> [DIRECTIVE]: In the records below, transcribe the lines starting at the line that contains "Publicado em" and ending at the line that contains "Ministério de Minas e Energia", with both of those lines included.

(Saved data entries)
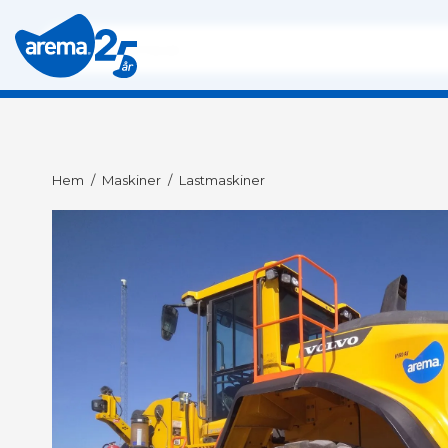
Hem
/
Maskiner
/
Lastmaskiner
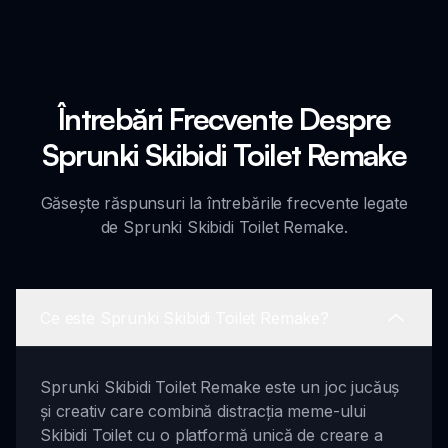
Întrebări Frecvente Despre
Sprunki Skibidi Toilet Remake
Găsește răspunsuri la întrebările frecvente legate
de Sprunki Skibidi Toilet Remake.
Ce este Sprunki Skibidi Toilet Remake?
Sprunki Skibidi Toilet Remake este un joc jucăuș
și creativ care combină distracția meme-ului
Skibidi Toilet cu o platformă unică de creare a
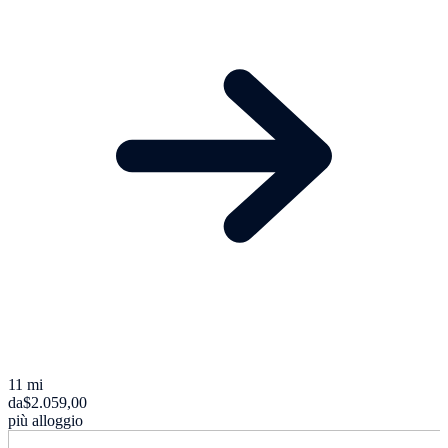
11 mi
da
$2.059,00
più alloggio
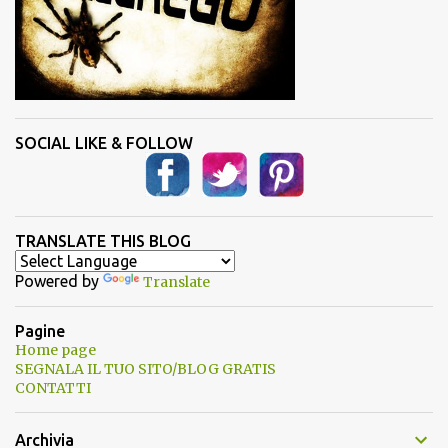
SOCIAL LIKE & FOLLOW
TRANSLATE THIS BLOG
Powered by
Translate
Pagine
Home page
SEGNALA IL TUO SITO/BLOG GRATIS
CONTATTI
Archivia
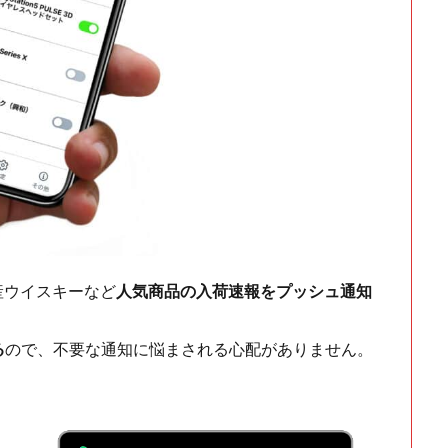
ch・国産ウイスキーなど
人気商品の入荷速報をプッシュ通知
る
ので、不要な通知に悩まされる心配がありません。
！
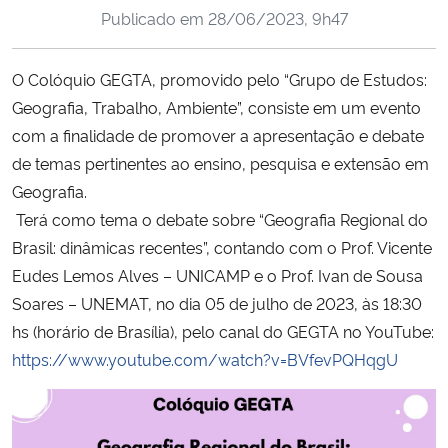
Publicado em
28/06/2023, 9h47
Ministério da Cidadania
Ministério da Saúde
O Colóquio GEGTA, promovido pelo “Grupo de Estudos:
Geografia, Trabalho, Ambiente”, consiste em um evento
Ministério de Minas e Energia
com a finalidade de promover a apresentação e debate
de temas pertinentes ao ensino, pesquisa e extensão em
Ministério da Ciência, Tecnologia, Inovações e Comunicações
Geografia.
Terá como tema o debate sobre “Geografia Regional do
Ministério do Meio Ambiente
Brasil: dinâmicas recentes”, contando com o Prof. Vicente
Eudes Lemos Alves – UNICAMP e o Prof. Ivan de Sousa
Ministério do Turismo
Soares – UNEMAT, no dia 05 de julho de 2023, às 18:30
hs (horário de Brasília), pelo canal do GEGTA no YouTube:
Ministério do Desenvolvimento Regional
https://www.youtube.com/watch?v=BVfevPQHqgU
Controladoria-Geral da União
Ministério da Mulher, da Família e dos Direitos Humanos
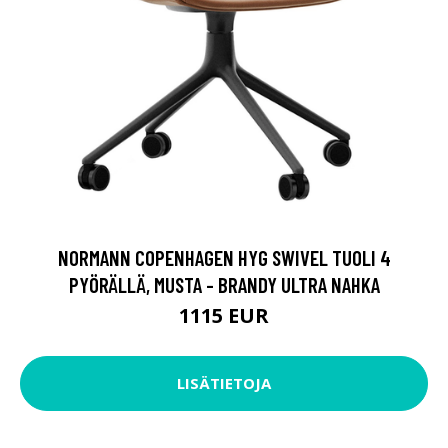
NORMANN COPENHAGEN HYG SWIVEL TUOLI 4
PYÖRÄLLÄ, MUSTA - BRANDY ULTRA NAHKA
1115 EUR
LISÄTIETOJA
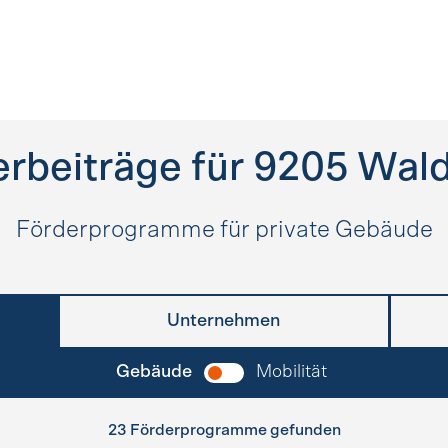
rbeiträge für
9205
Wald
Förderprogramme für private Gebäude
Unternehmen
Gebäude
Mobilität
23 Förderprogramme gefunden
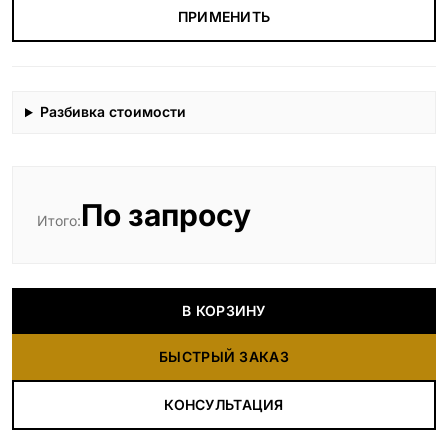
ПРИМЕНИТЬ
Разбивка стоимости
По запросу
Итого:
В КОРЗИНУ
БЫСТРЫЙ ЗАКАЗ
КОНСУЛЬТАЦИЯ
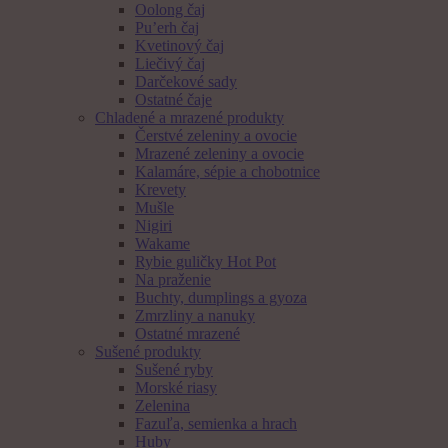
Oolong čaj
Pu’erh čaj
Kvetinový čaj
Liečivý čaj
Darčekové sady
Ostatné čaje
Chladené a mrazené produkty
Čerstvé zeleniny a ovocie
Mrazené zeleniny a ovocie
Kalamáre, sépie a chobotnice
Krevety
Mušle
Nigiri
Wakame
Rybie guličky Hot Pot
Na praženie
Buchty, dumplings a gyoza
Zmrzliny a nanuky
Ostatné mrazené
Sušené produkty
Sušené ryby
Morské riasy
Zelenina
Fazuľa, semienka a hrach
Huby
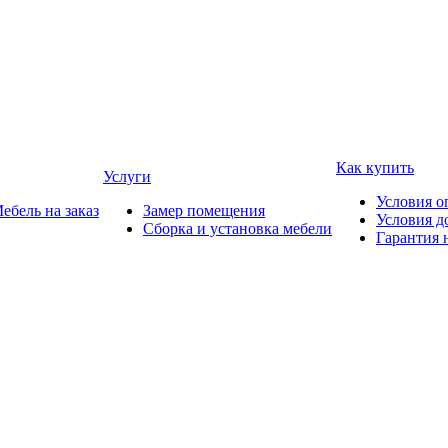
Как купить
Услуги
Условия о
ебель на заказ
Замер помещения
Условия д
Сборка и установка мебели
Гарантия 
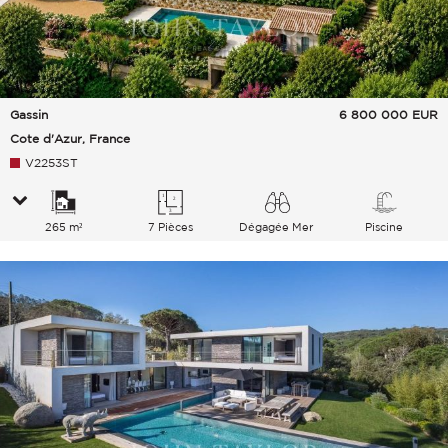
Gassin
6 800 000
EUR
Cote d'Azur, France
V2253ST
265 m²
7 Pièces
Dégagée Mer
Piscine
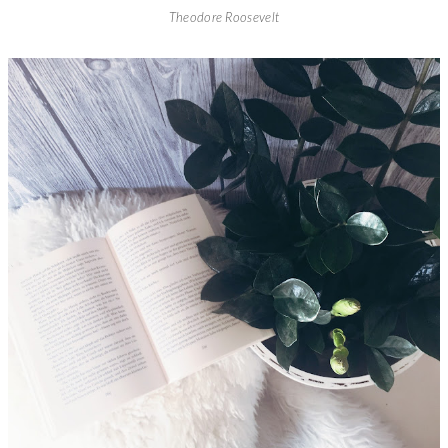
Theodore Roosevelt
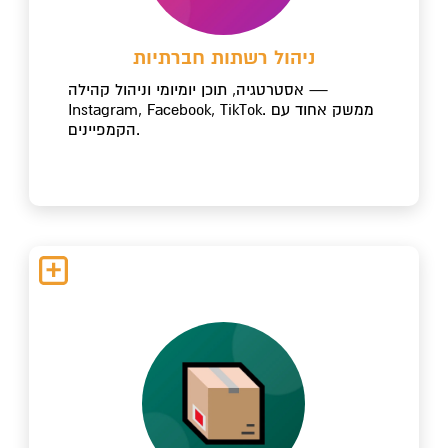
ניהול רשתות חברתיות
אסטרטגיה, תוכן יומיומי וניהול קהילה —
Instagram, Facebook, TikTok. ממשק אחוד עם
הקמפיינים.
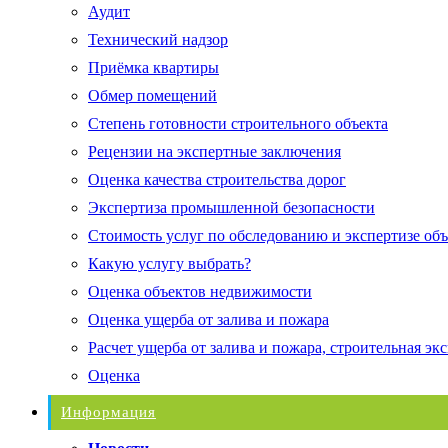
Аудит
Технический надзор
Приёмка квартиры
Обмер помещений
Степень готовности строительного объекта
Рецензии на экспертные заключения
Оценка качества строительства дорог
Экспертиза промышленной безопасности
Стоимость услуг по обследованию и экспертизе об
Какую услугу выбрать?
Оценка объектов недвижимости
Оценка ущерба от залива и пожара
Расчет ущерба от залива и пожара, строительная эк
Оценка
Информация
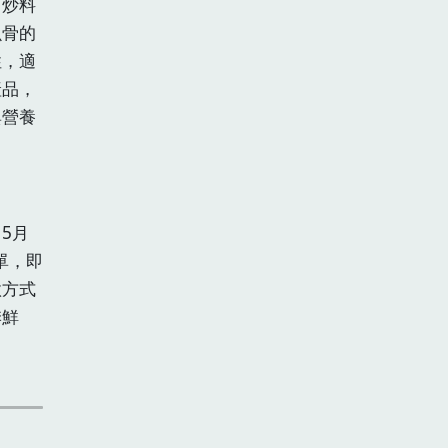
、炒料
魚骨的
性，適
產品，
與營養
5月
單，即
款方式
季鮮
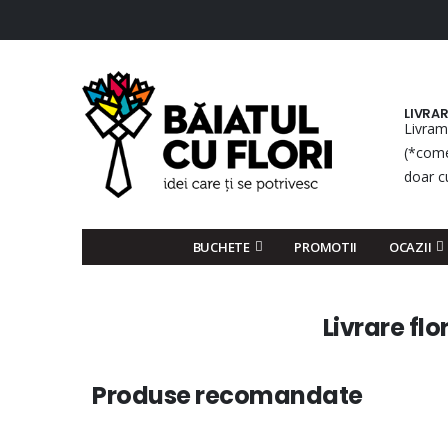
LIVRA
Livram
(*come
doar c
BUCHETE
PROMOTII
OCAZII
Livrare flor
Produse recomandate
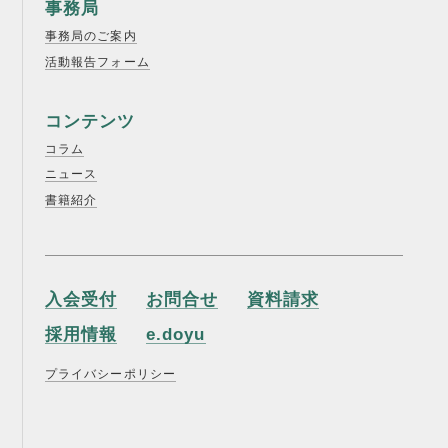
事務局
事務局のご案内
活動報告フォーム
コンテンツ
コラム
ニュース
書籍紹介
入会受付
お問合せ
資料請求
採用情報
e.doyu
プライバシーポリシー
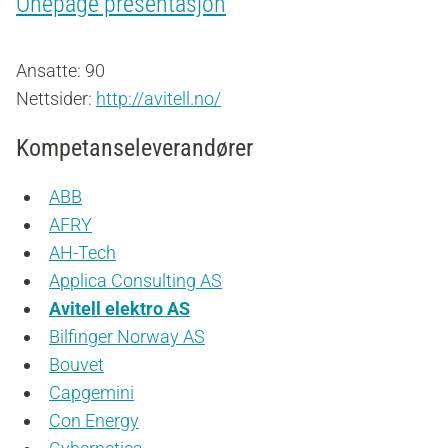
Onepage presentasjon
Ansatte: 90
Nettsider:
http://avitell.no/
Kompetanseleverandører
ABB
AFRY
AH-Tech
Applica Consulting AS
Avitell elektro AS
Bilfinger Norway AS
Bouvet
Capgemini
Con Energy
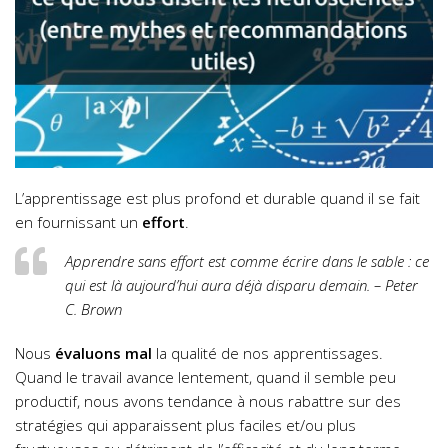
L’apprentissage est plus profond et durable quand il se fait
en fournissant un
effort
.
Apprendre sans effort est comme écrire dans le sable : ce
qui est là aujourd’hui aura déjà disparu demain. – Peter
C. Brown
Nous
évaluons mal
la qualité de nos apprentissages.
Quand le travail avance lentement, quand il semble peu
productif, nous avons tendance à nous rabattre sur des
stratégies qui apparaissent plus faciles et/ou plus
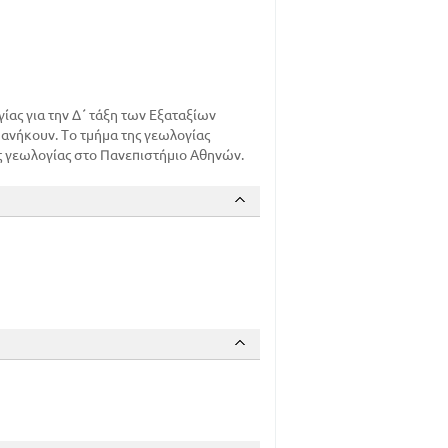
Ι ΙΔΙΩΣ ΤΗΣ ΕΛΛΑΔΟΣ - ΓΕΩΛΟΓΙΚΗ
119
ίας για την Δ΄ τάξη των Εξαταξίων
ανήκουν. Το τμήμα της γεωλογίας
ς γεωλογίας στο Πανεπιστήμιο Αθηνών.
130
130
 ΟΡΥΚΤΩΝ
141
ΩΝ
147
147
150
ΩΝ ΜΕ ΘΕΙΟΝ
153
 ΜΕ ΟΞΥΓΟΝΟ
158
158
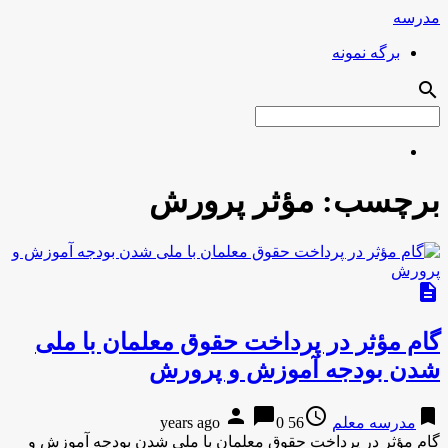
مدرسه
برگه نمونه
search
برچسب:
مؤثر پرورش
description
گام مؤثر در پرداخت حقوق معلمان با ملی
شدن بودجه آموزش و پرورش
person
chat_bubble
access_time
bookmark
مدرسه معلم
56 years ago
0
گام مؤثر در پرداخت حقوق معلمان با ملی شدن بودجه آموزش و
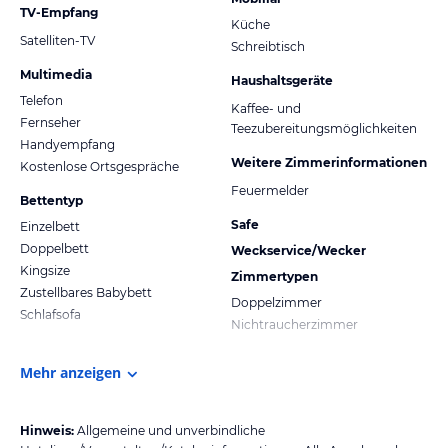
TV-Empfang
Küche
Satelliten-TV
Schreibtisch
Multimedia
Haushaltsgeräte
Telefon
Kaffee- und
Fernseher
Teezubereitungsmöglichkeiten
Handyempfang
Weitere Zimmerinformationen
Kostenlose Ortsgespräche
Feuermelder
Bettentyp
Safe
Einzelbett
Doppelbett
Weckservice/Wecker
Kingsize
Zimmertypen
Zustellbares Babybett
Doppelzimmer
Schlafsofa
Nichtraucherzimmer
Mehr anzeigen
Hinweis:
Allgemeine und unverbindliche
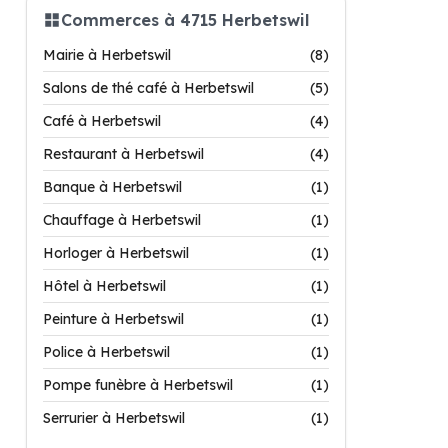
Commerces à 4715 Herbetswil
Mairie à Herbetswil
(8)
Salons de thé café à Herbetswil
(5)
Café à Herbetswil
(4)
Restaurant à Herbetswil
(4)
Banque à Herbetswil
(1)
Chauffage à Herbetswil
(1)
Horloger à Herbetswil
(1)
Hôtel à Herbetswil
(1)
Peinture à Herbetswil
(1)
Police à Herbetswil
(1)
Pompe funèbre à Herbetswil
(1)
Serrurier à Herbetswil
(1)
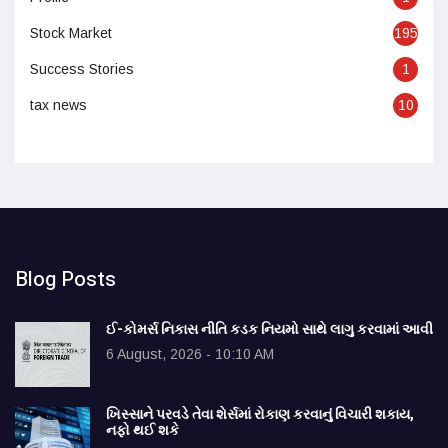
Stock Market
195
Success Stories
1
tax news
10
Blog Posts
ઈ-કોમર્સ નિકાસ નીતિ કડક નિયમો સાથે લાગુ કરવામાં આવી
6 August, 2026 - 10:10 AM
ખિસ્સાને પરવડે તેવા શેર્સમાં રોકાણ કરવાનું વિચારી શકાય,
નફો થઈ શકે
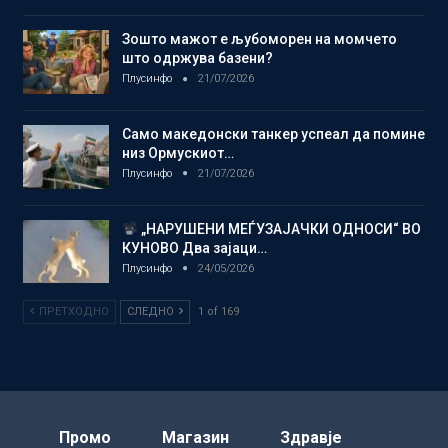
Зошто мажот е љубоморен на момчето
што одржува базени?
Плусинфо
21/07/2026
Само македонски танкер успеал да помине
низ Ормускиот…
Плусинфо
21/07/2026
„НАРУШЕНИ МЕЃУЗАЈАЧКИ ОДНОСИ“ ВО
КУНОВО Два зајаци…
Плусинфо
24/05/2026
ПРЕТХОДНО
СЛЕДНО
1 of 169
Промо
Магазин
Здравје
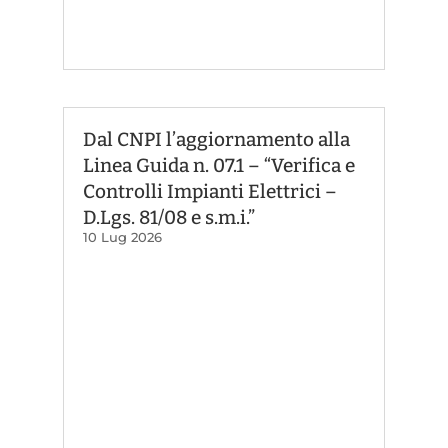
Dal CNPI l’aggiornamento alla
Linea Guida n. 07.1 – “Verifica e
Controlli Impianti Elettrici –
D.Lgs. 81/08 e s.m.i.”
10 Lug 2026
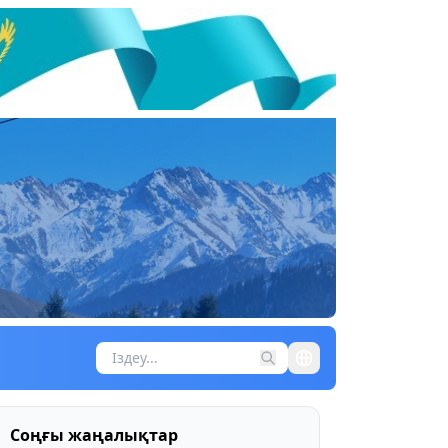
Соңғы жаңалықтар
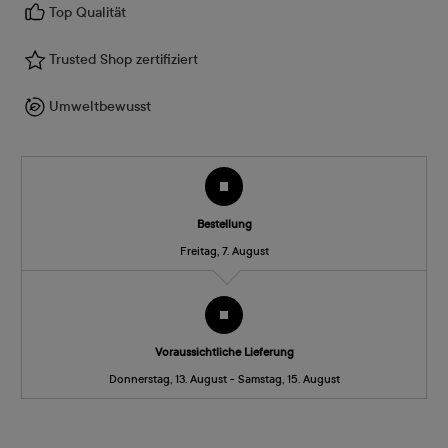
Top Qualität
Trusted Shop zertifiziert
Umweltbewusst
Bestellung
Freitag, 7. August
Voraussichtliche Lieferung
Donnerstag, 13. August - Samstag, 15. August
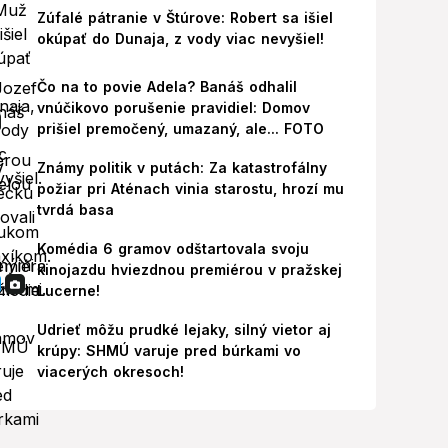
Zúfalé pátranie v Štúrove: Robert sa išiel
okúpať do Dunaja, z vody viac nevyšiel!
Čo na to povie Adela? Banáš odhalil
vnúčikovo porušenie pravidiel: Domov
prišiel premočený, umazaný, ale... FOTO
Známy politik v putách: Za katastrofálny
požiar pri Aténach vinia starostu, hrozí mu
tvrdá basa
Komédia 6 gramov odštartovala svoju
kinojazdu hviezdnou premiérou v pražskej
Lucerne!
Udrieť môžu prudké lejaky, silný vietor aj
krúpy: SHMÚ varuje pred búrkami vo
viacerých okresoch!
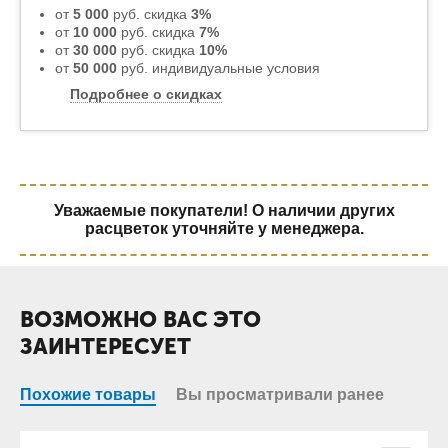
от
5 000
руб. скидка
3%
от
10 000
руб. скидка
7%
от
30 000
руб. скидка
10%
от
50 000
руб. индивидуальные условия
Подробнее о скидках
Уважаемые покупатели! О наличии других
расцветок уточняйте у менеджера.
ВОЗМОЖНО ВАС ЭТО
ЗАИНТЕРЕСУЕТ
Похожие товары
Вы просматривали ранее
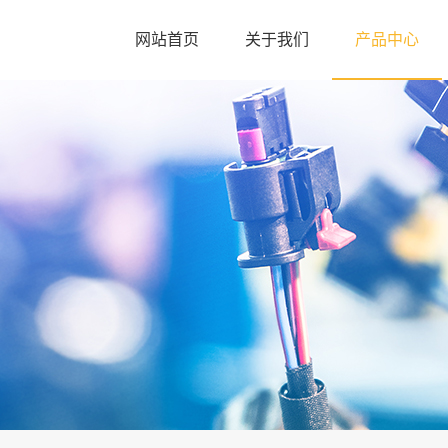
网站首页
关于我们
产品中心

> [SOLUTION]:
Publicado em
28/06/2023, 9h47
Ministério da Cidadania
Ministério da Saúde
O Colóquio GEGTA, promovido pelo “Grupo de Estudos:
Geografia, Trabalho, Ambiente”, consiste em um evento
Ministério de Minas e Energia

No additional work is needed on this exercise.